For such a rough season, the Green had a surprisingly robust offense. The Hanover hotshots put up over three goals a game overall, and finished third in ECAC Hockey with 64 in ’06-07.
Johnson (10-25-35), Wyman (15-15-30) and Grecu (7-14-21) were certainly talented players, holding spots 1, 2 and 4 in the Dartmouth scoring race by season’s end. While they will leave a considerable hole in the Big Green offense, the remainder of the front lines are pretty much intact.
“I like the depth that we have at all positions,” said coach Bob Gaudet. “I like our team a lot. We’re going to be young, and there’s no way around that … there are no marquee players up front, but I like what we’ve got.”
The downside is obviously the loss of those three point-machines, and that’s a known quantity. The upside, however, is far more variable: a year’s experience may ignite a still-young-but-surging offense, or the team’s production could fall further than the Old Man of the Mountain.
Defenseman Evan Stephens is the team’s leading returning scorer with five goals and 17 assists in his freshman campaign. Junior Joe Gaudet — the coach’s son — was the only underclassman to score 10 goals last year, and sophomore Kyle Reeds (8-11-19) showed great promise in his first taste of the college game.
The more influential Gaudet also praised senior center Connor Shields.
“He got hurt midseason and missed the second half.
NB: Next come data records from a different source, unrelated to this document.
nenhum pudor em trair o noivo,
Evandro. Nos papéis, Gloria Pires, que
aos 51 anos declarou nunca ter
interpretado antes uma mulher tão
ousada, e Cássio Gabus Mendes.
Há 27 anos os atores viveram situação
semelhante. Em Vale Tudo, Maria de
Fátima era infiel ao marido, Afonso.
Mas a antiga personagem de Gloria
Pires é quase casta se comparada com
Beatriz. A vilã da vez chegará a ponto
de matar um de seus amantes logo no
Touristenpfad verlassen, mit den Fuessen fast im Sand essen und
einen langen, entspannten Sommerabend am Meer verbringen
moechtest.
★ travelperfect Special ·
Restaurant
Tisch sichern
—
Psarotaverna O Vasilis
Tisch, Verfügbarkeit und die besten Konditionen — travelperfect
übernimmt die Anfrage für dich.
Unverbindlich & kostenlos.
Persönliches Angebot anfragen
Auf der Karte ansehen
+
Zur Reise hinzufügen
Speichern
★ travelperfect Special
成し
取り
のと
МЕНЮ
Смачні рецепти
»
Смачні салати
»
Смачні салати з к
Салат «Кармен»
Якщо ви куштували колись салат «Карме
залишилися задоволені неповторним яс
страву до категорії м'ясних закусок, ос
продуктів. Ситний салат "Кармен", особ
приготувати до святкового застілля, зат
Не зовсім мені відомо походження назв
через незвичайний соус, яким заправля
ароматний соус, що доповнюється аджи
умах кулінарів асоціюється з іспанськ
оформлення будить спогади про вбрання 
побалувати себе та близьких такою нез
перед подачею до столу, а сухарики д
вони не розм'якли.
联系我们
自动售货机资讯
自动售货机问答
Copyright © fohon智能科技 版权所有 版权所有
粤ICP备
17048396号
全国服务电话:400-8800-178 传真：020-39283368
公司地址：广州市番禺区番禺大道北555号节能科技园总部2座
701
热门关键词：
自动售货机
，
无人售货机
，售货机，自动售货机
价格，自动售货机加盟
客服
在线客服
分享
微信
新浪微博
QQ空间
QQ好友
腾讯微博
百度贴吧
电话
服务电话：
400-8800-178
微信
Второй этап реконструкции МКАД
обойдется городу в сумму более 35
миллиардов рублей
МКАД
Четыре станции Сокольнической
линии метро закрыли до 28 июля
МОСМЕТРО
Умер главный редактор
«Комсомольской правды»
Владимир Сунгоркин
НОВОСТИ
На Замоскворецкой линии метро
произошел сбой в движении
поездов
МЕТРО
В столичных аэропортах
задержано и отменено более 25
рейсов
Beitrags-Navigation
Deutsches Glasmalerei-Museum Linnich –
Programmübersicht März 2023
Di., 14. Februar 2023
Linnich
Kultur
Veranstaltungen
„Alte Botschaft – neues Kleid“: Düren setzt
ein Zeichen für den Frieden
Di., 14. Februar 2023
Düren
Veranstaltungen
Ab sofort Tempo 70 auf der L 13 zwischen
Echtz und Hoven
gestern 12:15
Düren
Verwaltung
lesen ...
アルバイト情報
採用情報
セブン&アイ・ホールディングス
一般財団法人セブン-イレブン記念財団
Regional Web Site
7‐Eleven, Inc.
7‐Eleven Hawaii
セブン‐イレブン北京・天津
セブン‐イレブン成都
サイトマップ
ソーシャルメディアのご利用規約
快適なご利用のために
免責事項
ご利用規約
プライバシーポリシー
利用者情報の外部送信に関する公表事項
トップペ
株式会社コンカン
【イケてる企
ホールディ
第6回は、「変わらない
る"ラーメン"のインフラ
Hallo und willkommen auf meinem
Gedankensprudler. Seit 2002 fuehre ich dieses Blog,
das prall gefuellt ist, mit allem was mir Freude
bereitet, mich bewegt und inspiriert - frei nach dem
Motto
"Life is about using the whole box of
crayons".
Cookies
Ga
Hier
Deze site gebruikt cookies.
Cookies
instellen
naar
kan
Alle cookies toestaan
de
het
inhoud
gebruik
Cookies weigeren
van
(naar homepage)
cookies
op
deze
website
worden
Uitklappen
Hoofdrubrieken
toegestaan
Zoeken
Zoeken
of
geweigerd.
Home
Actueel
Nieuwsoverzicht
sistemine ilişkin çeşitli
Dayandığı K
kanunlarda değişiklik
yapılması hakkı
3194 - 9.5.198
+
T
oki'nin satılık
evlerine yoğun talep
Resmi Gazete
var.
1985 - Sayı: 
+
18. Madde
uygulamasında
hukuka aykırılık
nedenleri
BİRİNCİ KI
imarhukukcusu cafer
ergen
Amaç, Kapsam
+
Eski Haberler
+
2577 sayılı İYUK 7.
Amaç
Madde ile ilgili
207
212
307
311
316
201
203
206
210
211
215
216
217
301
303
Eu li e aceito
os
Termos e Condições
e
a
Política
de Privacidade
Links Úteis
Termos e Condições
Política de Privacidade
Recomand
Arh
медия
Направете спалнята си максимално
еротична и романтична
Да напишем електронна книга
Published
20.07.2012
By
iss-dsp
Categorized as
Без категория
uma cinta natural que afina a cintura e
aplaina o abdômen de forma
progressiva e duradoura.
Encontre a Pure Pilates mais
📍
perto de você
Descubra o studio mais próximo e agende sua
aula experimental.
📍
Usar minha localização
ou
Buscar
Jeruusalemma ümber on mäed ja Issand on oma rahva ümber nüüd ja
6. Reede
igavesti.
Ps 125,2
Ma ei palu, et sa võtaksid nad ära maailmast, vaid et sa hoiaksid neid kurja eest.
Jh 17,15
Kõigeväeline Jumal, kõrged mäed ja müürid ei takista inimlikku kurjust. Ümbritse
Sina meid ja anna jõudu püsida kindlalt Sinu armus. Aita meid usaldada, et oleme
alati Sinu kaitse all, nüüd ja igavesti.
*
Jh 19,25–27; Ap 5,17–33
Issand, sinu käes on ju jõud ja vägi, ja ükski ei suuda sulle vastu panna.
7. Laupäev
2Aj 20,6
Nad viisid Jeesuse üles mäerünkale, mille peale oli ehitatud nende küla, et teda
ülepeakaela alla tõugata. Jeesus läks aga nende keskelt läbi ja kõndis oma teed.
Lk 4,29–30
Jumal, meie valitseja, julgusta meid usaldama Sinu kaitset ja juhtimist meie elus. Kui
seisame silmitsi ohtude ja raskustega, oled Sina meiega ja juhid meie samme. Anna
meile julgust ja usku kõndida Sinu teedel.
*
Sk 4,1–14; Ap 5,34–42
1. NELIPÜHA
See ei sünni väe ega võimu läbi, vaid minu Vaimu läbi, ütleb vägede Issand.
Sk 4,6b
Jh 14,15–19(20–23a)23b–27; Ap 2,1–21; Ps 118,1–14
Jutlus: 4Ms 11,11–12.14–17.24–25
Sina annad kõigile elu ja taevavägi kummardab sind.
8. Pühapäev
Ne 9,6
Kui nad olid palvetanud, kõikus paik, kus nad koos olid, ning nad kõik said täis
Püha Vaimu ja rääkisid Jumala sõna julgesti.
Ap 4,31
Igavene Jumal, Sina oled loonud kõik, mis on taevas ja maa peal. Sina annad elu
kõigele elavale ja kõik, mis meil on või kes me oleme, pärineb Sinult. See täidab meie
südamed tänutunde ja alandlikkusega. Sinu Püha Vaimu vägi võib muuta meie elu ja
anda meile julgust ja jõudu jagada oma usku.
He was our best faceoff man, our most experienced center, and he’s coming back healthy with great speed and potential,” said Coach.
Newcomer Doug Jones “played quite well in the USHL, and has a track record with good offensive ability,” said Gaudet. Of Jones’ new classmates Troy Mattila, Nik Walsh and Paul Lee, Gaudet said, “all have good size and can shoot the puck. They have good ability, and bring different things.”
Lee, in particular, is six-foot-three and 210 pounds. “He did a pretty good job of scoring at the prep level,” said Gaudet, “but his role is probably going to evolve here. He’s a big, strong guy.”
Stephens clearly leads the way.
“He’s an all-around kind of player,” said Gaudet. “He can make a pass or lug it out himself.”
Will Boardman (0-2-2) played 15 games for the Green last season, and was the only graduating loss on Gaudet’s blue line. The returning players include Stephens, a healthy Peter Boldt (1-9-10), and second-year Montreal pick Joe Stejskal (1-4-5), along with another half-dozen d-men who saw time last season, including senior John Gibson, who only played half the season due to injury.
While the carryover potential looks good for the corps, junior Kevin McCarthy will be slow to rejoin the group as he will spend perhaps the first half of the season recovering from an undisclosed injury.
Mike Devine, like Colgate’s Mark Dekanich and Clarkson’s David Leggio, has left some big goalie skates to fill between the Dartmouth iron. Devine played 91 games in his career in Hanover, holding a 2.68 goals-against mark and a .913 save percentage while facing an average of nearly 31 shots a game over his four-year term.
Gunning for his post will be senior Dan Goulding and incoming frosh Jody O’Neill and James Mello. O’Neill was a second-team All-Star with Smiths Falls of the Central Ontario league last year, while Mello was named the Eastern Junior League’s top goaltender.
“The goaltending’s wide open,” confirmed Gaudet.
A backup last year, junior Joe Grossman has decided to leave the program to focus on his academics.
This is a darned-near-unknowable kinda team. Many key parts of the machine were injured last year, the goalie is yet-to-be-determined, and the youth of the program is both staggering yet relatively experienced.
Dartmouth won’t be a doormat, nor will it be a dominator … I expect the Big Green to play tough, rough-and-tumble hockey with the best and worst of the league alike. Dartmouth is a middle-of-the-pack upset-maker if I ever saw one.